From Handshakes to Lawsuits: AI's Rocky Road to Content Deals
We are seeing more opening moves between AI giants and content publishers in the legal battle around AI and copyright this week.
OpenAI teased their SearchGPT prototype, which is a search engine with access to the real-time web — with an emphasis that it was developed in collaboration with news outlets like The Wall Street Journal, Associated Press, and Vox Media.
AI content licensing deals could be a pivotal lifeline for media companies, as advertising revenue has shrunk (from ~50% to 23%) over the last two decades. While companies like The New York Times bounced back via an increase in subscription revenue (about 10M subscribers in 2023, growing ~8% every year). AI content licensing deals could be a lucrative revenue stream for news companies beyond their subscription business.
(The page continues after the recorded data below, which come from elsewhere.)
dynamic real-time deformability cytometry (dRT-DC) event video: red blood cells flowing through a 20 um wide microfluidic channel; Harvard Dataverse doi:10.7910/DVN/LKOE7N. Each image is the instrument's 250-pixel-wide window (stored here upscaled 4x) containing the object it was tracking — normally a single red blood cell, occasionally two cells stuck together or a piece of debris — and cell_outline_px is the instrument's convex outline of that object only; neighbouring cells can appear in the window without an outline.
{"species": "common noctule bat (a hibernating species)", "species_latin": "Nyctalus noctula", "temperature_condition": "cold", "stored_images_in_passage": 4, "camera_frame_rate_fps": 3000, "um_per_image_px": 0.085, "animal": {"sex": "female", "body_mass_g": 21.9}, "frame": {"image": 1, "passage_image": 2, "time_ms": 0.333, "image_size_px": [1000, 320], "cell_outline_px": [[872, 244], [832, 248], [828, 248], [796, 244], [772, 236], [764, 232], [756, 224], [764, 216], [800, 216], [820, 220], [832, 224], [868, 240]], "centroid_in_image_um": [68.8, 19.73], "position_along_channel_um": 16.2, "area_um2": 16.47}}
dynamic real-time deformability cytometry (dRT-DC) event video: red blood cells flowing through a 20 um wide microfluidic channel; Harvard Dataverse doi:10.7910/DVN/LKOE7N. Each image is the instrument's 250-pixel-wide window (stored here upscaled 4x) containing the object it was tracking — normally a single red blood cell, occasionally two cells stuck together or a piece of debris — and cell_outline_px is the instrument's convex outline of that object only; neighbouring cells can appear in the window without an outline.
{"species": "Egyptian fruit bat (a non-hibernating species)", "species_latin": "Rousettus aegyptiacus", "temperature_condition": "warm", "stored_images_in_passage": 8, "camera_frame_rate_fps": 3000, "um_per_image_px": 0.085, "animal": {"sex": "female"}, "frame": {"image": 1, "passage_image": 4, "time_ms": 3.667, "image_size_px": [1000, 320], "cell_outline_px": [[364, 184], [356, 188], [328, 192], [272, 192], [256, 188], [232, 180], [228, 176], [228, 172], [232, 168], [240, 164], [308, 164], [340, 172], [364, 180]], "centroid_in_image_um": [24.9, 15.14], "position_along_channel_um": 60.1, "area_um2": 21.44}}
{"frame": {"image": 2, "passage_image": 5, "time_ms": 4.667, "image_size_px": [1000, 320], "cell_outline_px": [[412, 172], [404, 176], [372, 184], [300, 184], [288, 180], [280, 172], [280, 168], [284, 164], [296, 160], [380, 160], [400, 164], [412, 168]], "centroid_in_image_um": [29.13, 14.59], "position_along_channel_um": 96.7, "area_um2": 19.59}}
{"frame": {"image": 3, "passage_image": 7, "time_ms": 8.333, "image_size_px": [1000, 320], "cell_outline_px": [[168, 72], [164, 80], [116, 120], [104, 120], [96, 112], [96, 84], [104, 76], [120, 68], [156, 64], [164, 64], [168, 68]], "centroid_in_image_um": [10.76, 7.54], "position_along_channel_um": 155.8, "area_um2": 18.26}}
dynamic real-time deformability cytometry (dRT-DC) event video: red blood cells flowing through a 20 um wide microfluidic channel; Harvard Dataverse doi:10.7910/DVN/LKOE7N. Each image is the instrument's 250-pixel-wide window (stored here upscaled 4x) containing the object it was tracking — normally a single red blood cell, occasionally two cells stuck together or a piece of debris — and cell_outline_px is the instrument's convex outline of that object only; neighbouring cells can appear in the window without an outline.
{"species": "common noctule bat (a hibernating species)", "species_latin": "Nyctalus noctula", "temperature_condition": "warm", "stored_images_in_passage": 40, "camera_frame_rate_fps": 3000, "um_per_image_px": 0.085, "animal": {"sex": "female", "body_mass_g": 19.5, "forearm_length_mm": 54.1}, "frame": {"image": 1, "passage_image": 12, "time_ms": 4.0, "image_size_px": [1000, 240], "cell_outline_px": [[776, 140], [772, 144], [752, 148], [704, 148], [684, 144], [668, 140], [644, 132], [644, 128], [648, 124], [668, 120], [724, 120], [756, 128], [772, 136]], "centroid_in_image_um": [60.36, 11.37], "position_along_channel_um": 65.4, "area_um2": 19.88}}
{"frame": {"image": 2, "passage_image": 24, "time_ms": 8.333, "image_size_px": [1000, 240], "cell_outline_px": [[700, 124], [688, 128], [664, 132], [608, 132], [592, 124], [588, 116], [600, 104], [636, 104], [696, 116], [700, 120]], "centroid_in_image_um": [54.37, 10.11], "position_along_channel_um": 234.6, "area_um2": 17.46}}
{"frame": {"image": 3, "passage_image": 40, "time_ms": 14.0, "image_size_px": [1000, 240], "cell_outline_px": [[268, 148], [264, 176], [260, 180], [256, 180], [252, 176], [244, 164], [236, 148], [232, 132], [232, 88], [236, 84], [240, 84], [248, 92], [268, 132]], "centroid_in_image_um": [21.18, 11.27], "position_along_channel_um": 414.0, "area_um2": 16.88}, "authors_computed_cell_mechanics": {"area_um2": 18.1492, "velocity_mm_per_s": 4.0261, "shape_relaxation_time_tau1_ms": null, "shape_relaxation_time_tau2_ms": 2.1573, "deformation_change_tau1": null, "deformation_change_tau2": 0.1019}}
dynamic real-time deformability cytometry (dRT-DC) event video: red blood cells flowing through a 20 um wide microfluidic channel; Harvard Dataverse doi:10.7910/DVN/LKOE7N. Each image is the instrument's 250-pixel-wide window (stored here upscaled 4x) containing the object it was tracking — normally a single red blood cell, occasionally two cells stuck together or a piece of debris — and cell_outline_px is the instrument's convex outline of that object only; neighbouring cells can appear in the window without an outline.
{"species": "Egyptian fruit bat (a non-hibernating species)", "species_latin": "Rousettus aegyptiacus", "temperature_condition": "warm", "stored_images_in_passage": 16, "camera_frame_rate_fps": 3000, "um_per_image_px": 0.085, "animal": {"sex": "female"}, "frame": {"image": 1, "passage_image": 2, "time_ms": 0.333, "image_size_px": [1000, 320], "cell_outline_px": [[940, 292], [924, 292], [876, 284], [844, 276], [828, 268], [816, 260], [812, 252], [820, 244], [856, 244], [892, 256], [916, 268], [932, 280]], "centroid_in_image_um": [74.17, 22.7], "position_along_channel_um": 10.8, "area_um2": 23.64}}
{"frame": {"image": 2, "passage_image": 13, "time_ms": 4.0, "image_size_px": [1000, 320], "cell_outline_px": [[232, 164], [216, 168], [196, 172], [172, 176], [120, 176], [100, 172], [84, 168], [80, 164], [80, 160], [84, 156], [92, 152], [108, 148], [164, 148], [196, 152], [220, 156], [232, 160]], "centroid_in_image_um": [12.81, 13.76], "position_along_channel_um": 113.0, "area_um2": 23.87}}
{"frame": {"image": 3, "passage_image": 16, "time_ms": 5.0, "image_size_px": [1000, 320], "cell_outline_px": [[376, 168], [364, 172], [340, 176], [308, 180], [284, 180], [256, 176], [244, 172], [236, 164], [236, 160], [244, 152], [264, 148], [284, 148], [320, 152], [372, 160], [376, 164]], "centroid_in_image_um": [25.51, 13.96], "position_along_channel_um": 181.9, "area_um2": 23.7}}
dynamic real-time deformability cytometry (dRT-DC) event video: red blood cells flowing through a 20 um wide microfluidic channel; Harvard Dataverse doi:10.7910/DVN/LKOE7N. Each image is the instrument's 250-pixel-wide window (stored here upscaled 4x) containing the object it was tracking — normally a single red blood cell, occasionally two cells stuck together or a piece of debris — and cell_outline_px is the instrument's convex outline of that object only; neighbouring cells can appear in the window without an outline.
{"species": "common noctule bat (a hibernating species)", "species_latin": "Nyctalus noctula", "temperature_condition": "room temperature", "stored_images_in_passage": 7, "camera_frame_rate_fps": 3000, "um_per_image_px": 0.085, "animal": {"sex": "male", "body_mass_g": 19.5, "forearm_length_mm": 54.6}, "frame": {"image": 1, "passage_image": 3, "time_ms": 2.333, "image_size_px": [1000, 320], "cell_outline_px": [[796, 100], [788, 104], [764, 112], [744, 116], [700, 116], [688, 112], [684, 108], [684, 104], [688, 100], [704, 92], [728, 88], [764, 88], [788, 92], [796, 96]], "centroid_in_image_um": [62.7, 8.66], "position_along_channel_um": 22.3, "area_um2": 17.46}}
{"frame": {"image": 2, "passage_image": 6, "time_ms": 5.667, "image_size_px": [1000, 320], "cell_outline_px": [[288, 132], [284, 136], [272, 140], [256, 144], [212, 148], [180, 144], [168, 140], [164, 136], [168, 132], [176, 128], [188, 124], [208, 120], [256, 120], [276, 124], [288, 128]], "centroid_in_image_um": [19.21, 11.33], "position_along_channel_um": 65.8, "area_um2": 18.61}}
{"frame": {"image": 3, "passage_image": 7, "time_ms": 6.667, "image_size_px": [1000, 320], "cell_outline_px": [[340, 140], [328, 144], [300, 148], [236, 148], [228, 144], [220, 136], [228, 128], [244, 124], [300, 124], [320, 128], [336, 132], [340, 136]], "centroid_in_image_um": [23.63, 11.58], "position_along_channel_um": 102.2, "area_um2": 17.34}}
As potential analog to AI content licensing, it's worth looking at how streaming has evolved to become significant revenue drivers for music rightsholders.
In 2023 alone, Spotify paid out $9B to music rights holders (with the major labels Universal Music Group (UMG), Warner, and Sony taking the lion’s share). As a back-of-napkin estimate, streaming could account for almost 25% of UMG’s revenue (it reported about $12B in total revenue in 2023). Interestingly, the major labels also hold equity stakes in the streaming companies: as of April 2023, Warner Music Group, Sony, and Universal Music Group together owned 18% of Spotify.
But with generative AI, it’s not a cut-and-dried deal. In fact, it just got quite spicy. IP law professor Ed Lee pointed to the pushback from AI music generators Suno and Udio to the legal letters sent by major music rights holders.
The startups made a forceful fair use defense AND raised a defense of copyright misuse by the music labels. In playground terms: the music labels (say, the big kids) have a lot of toys (their music) and they say no one can play with them without their permission. The two smaller kids (the startups) in retaliation, say:
“We should be allowed to play with them too, because we are using them in a new way and different way that doesn’t hurt anyone” (fair use defense)
And then they go even further to say
“Hey these big kids are not letting anyone else have fun in the playground at all – this is not just about protecting their toys, but about controlling the whole playground”
Note: Obviously this is my humble read, and very open to a discussion/ breakdown with a legal IP expert!
This could be the opening of a long legal battle, and potentially, a significant landmark case for the future of creativity.
Inspiration
A picture paints a thousand words — in this case, a better prompt for music? Music producer Daniel Rowland created this song from a photo of their daughter playing in their backyard.
Chimerian creations: I'm blown away by creative director Phil Langer’s “Living Hybrids”that bring his generated portraits to life using Runway’s latest model. Can't wait to give it a go!
Latest Releases
OpenAI announces SearchGPT, its AI-powered search engine:OpenAI has slowly been bringing ChatGPT more in touch with the real-time web. It recently announced SearchGPT, an AI-powered search engine with real-time access to information across the internet. The search engine starts with a large textbox that asks the user “What are you looking for?” But rather than returning a plain list of links, SearchGPT tries to organize and make sense of them.
Meta is rolling out its AI Studio in the US for creators to build AI chatbots: Meta announced that it is rolling out its AI studio to all creators in the U.S. to let them make personalized AI-powered chatbots. Users can build the bot for caption creation, post formatting, or meme generation. These chatbots work across Meta properties, including Instagram, Messenger, WhatsApp and the web. Meta also announced their latest release of SAM (Segment Anything Model) which enables object identification and segmentation in images and videos.
Runway announces even faster, cheaper AI video model Gen-3 Alpha Turbo: New York-based startup Runway turned heads with its new Gen-3 Alpha Turbo, which will be “rolling out…with significantly lower pricing”. In its post, Runway said that the Turbo model was “7x faster than the original Gen-3 Alpha” and that users could generate new videos in “real-time,” or at least close to it.
Canva adds a new generative AI platform to its growing creative empire: Canva has announced plans to acquire Leonardo.ai, an Australian generative AI content and research startup, as part of its goal to build a “world-class suite of visual AI tools.” While financial terms haven’t been disclosed, the deal will see Canva gain access to Leonardo.ai’s lineup of user-customizable text-to-image and text-to-video generators.
Avi unveiled Friend, an AI wearable designed to combat loneliness by providing constant companionship.